I don't think that there's anything you say here with which I would really want to disagree. It certainly does seem as though Millar's article indicated that they regard the Assembly as a form of local, rather than central, government. Something to be controlled and managed rather than empowered - and in that respect there are many in the Labour Party who see things in the same way.

I haven't read the paper by the two academics you quote, but will try and do so. I'm not surprised that people are identifying pitfalls - there are problems with any approach, it's just a question of achieving a balance. And we need to be clear which pitfalls are real and which are the result of particular pre-conceptions about the 'right' ways of doing things. 'Regional' taxation can certainly be made to work if the structures are right - otherwise states like Germany or even the USA would have fallen apart by now.

But your core message - that for one reason or another, it really wasn't thought through in advance - is spot-on, in my view.

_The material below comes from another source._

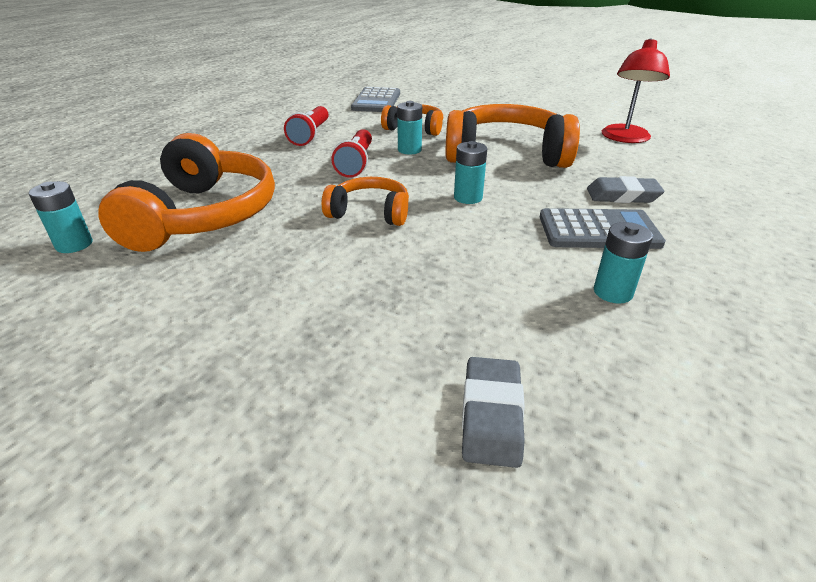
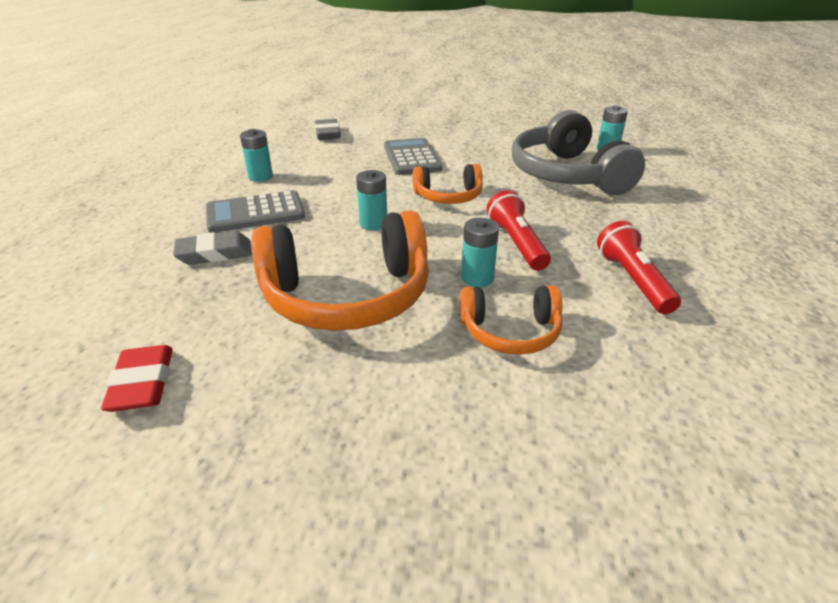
camera: 160 degrees right, 0 degrees up
(203, 215) = (567, 175): orange headphones -> grey headphones
(376, 101) = (677, 426): grey calculator -> grey calculator (412, 158)
(625, 138) = (142, 383): red lamp -> red eraser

Sadly, for very similar reasons, I'm not sure that the possible answers are being thought through any better, though.

Spirit of BME said...

I do not think Little Daz Millar thought this one up by himself,and perhaps were reading too much into it . It is true that the current arrangement is not healthy for a spending agency ( thats what the HMG in Wales is ) to get a free blood bag of money each year and has no concern how to raise next years hand out.It simply does not make for good government, Wales needs to have full fiscal responsibility in order to cut taxes and negoiate its self out of the English Debit bomb.